If they do not hold up the light when the night is troubled with storm,
O thou unlucky one,
with the thunder flame of pain ignite thy own heart
and let it burn alone.
“A culture fixated on female thinness is not an obsession about female beauty, but an obsession about female obedience. Dieting is the most potent political sedative in women’s history; a quietly mad population is a tractable one.”
– Naomi Wolf, The Beauty Myth (1990)
“Sometimes I close my own eyes and I feel like I am there, too. Sometimes feeling feels more real than anything I have ever known.”
– Alok Vaid-Menon, Thank You For Instilling In Me the Audacity to Say Hello (2019)
“Score”/performance notes for first section of composition
Image description: Photograph of an open A4 lined journal with handwritten performance notes across two pages. The heading reads “PERFORMANCE”, with subheading “PT 1”. Underneath is a bulleted list, reading “grand prix cars – distant”, “Alice [scribble]”, “Kim curl vocal”, “Thunder”, and “Melis Kettle. Next to this list is a numbered map between triggers and MIDI channels, with various annotations: “while performing but check vol.”, “be sure to check sustain is on”, “have Melis kettle instrument open to see triggers”, “start w. MIDI channel 1”, and “switch to midi channel 4 once thunder is triggered”. On the lower half of the spread there is a graphic score, which takes the form of a slope that gradually rises in jagged sections, then sharply falls after the centre and peters out with thinning strokes. Each section is annotated:
Free Writing
Ocean waves – speeding boat – blustery wind – cool spray –
through a tunnel dark echoey down a deep well
thunder – the rolling of drums – horses on the horizon –
scratching at the walls of the enclosure
back of a truck pots and pans thrown
against each other against the walls
against me
rumbling inexorably moving
coming towards me
the inside of a washing machine
Soothing rhythmic sounds regular unchanging like a heartbeat
like a factory machine
I can almost rock back and forth to it
electric hum in the air
a snake moving from side to side
Volcanic lava spurting molten hot moving underneath
motorcycle storm impending warning system
This rolling thunder though, it makes me feel safe.

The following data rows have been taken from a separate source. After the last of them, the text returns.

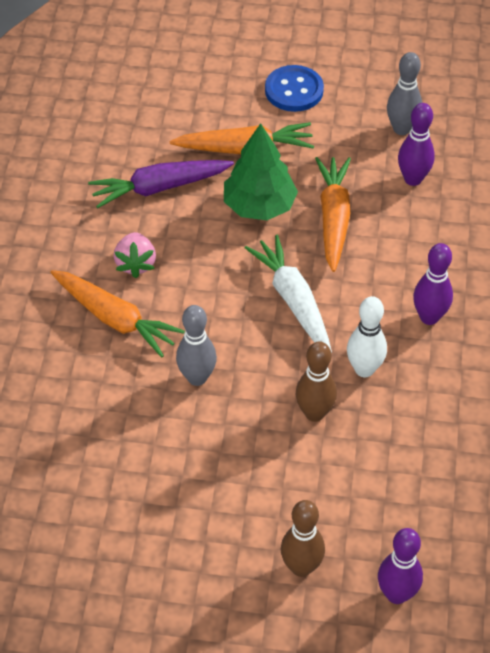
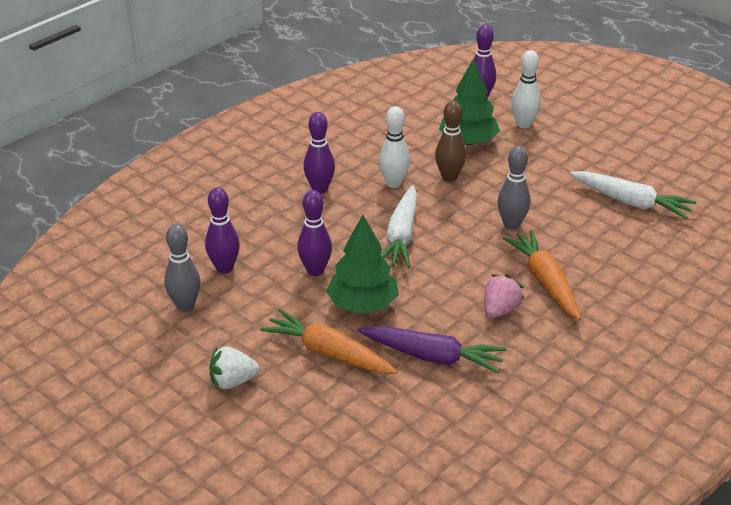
camera: 145 degrees left, 15 degrees down
(88, 488) = (631, 202): none -> white carrot
(294, 90) = (232, 381): blue button -> white strawberry
(301, 567) = (523, 124): brown bowling pin -> white bowling pin
(333, 218) = (315, 271): orange carrot -> purple bowling pin
(341, 489) = (468, 141): none -> green tree

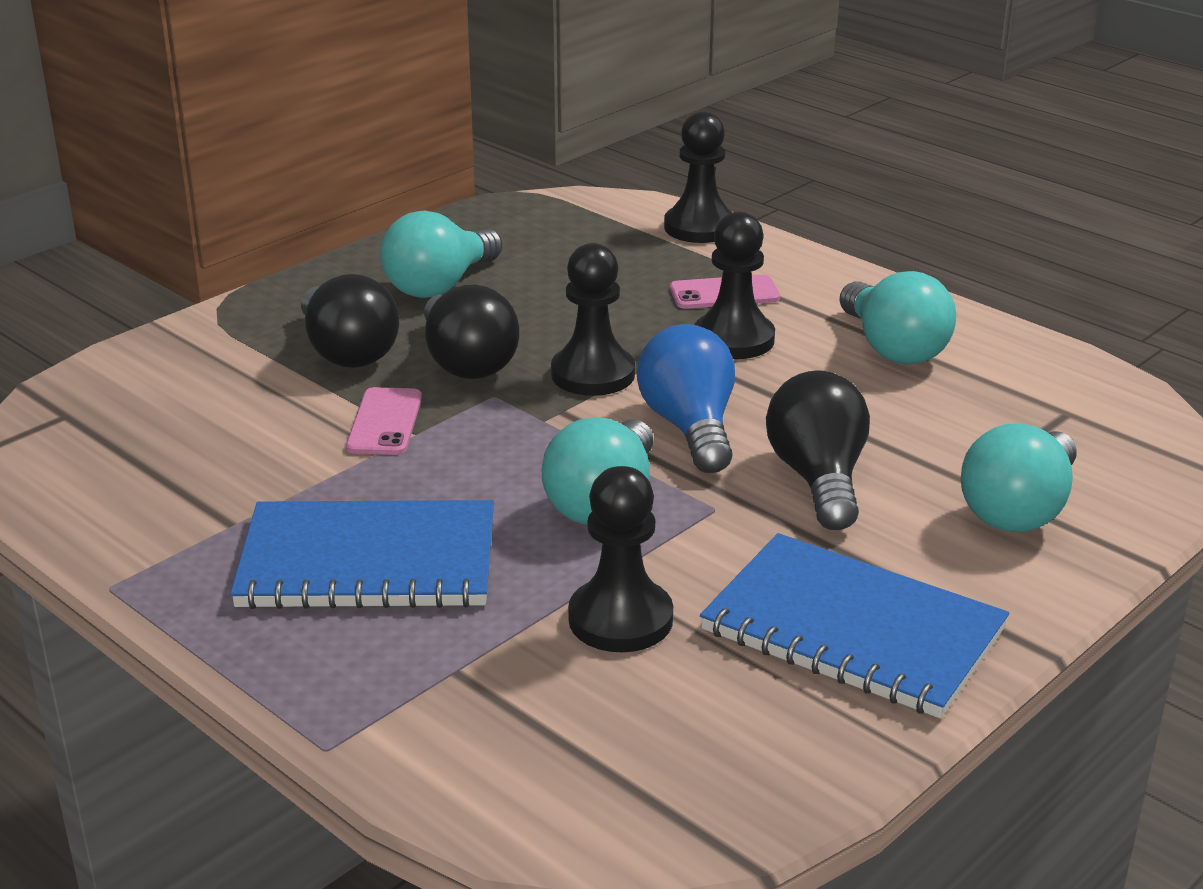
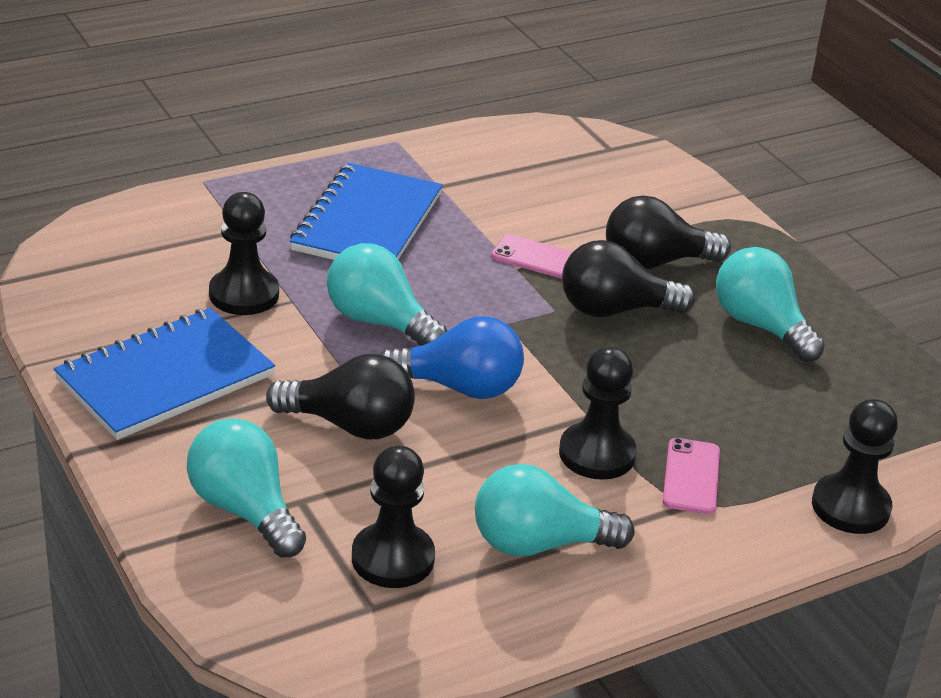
camera: 105 degrees right, 5 degrees up
(593, 374) = (567, 363): black pawn -> black pawn (393, 558)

How does something so powerful, so big, make me feel so safe?
I like the storm.
I guess I love the fear.
I love not feeling powerful.
what connects us all
towers over all of us
the water cycle about to burst into new form
Running running being chased trying to hide
hospital tubing
be hidden be safe being found
radioactive material
running
running again
swerving
Here is the place I feel lost.
Could this be the direction?
groves collapsing in on themselves
On a plane waiting waiting
highway car on a destination
The tiny fragments.
They bother me.
but the plateau of a changeless landscape
wheels on the road the patter of rain on the windshield
building towards a crescendo
building towards hurtling down the tarmac before
crackle of the earth splitting the highway melting
rushing up into the sky
whipping over a swarm of insects
overtaking and burying the body
engines gather power
This bothers me.
I bother me.
You bother me.
This bothers me.
I hate this.
You bother me.
This bothers me.
Slithering whispering questioning spying inside internal bouncing around inside my head
animal sleeping
animal dreams
animal skin teeth
bared in sleep
Drums warning beating like a heart pounding
– fear scared anxiety –
I want to stop writing but I don’t want to stop.
blades of a helicopter beating
Are we together now?
I feel alone.
Sprinkling rain crackling cellophane bursting bubbles…popping…
crackle of ice —
a solid mass forming fault lines and cracking open —
Tearing.
Tearing.
I exist. I am my life, I thought, approaching
at last the bottom of the sea. It wasn’t the bottom. It wasn’t the sea.